KResearch expects the Federal Reserve (Fed) to hold the policy rates steady at 1.75-2.00 percent during the fifth round of the Federal Open Market Committee (FOMC) meeting this year. The risk factor - that may disrupt the path of the US economic recovery in the remainder of this year - is still the ongoing trade dispute between the US and its main trading partners, especially China. The trade spat could slow the US' economic growth. Nonetheless, strong fundamentals of the US economy should enable the Fed to further increase the policy rates gradually another 1-2 times during the remainder of this year.
Looking forward, the Fed may face more serious challenging factors in implementing monetary policies particularly in 2019, when the policy rates are likely to adjust close to a neutral rate of interest. The strong US economy may allow for more rate hikes in the next 6-12 months on a backdrop of limited impacts from the trade war. However, the Fed will encounter a more ominous development from the expected lackluster inflation that could result in the inverted yield curve. If it is the case, the Fed may be forced to revise its signal on monetary policy in the future when the policy rates are moving close to the neutral level. Also, the Fed will have to weigh between factors contributing to continuous economic recovery and factors threatening the long-term stability.

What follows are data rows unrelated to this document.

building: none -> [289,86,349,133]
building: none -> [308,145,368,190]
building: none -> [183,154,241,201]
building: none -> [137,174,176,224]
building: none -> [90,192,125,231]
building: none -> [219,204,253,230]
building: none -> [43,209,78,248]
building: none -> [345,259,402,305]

With regard to the impact on Thailand, the likelihood of further policy rate increases by the Fed may continue to affect Thai financial markets as seen by capital outflows and weaker Thai Baht. At the same time, currencies of emerging economies including Thai Baht can become more vulnerable, especially during the Fed meeting in September this year, when another policy rate hike is imminent. Thailand's solid external stability may enable the Monetary Policy Committee to maintain the policy rate at 1.50 percent for a while to support Thailand's economic growth amid the risks from ongoing trade disputes. However, financial costs may eventually increase in line with the global financial market trends. Therefore, Thai business operators and the public should get ready for such possible changes to minimize the impacts from an increase of financial costs.